Sunday, March 17, 2013

T-SQL II

Follow T-SQL I. Now assume some employees make phone calls. How to get the total amount of phone call time of the employees managed by a manager?

Say manager's empID is 1, then it's easy to get:

select SUM(phoneusage) AS PhoneUsage from Employee where mgrID = 1

What if you want the manager's name etc. to be returned on the same row?

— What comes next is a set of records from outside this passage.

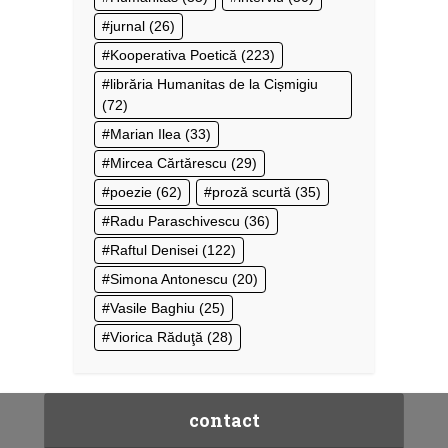
jurnal
(26)
Kooperativa Poetică
(223)
librăria Humanitas de la Cișmigiu
(72)
Marian Ilea
(33)
Mircea Cărtărescu
(29)
poezie
(62)
proză scurtă
(35)
Radu Paraschivescu
(36)
Raftul Denisei
(122)
Simona Antonescu
(20)
Vasile Baghiu
(25)
Viorica Răduţă
(28)
contact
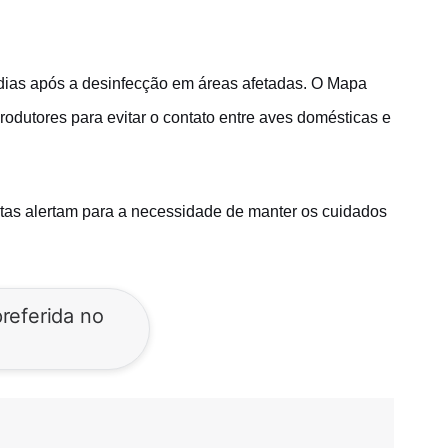
8 dias após a desinfecção em áreas afetadas. O Mapa
odutores para evitar o contato entre aves domésticas e
tas alertam para a necessidade de manter os cuidados
referida no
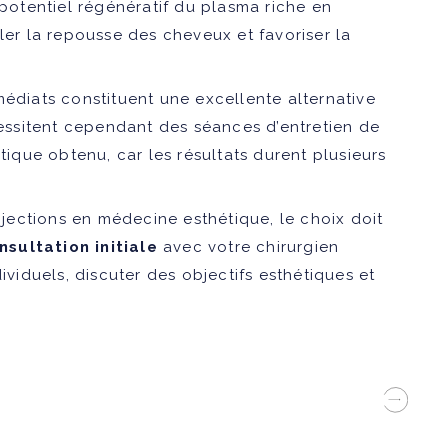
potentiel régénératif du plasma riche en
ler la repousse des cheveux et favoriser la
médiats constituent une excellente alternative
écessitent cependant des séances d’entretien de
tique obtenu, car les résultats durent plusieurs
injections en médecine esthétique, le choix doit
nsultation initiale
avec votre chirurgien
ividuels, discuter des objectifs esthétiques et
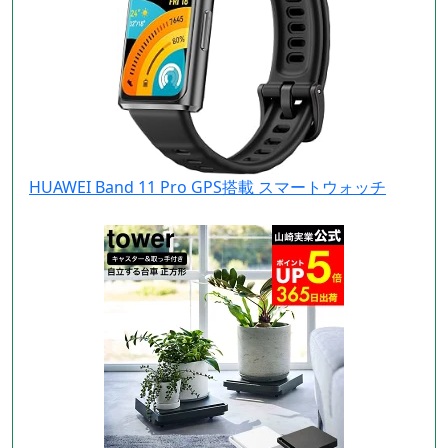
HUAWEI Band 11 Pro GPS搭載 スマートウォッチ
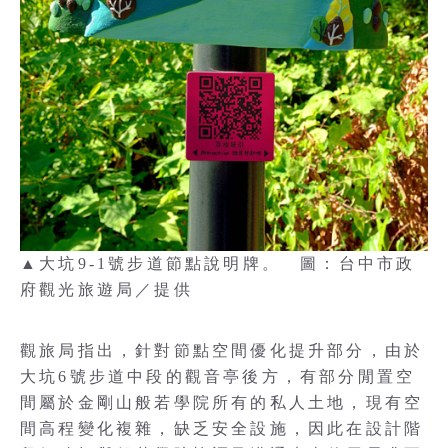
▲大坑9-1號步道節點說明牌。 圖：台中市政
府觀光旅遊局／提供
觀旅局指出，針對節點空間優化提升部分，由於
大坑6號步道中段的觀音亭後方，有部分閒置空
間屬於金剛山般若學院所有的私人土地，現有空
間高程變化複雜，缺乏安全設施，因此在設計階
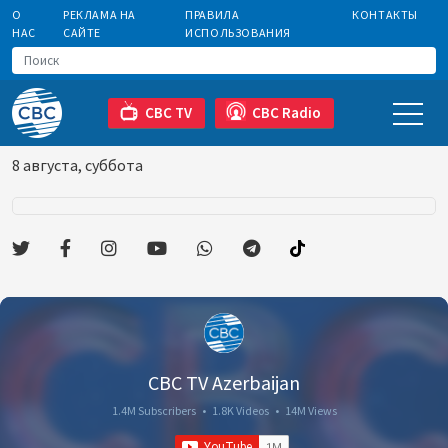
О
РЕКЛАМА НА
ПРАВИЛА
КОНТАКТЫ
НАС
САЙТЕ
ИСПОЛЬЗОВАНИЯ
CBC TV
CBC Radio
8 августа, суббота
CBC TV Azerbaijan
1.4M Subscribers
•
1.8K Videos
•
14M Views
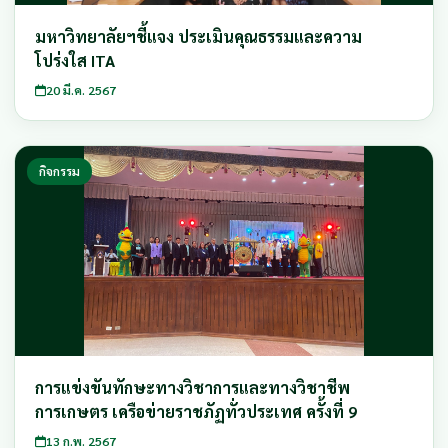
มหาวิทยาลัยฯชี้แจง ประเมินคุณธรรมและความ
โปร่งใส ITA
20 มี.ค. 2567
กิจกรรม
การแข่งขันทักษะทางวิชาการและทางวิชาชีพ
การเกษตร เครือข่ายราชภัฏทั่วประเทศ ครั้งที่ 9
13 ก.พ. 2567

You could do this:

select A.EmpID, A.ManagerName, B.PhoneUsage FROM
(
    (select ID = 1, EmpID, (firstname + ' ' + lastname) AS ManagerName from Employee where empID = 1) A
    INNER JOIN
    (select ID = 1, SUM(phoneusage) AS PhoneUsage from Employee where mgrID = 1) B
    ON A.ID = B.ID
)

Or, you can first get the phone usage of employees for all the managers:

SELECT A.empID, (A.firstName + ' ' + A.lastName) as [ManagerName], B.phoneUsage FROM
(
    (select mgrID, SUM(phoneUsage) as phoneUsage from Employee group by mgrID) as B
    INNER JOIN Employee A
    ON A.empID = B.mgrID
)

Then you can add "AND A.empID = 1" to get the phone usage of employees managed by manager whose empID is 1:

SELECT A.empID, (A.firstName + ' ' + A.lastName) as [ManagerName], B.phoneUsage FROM
(
    (select mgrID, SUM(phoneUsage) as phoneUsage from Employee group by mgrID) as B
    INNER JOIN Employee A
    ON A.empID = B.mgrID
    AND A.empID = 1
)

The last method is better than the first method, since it does not use an artificial ID.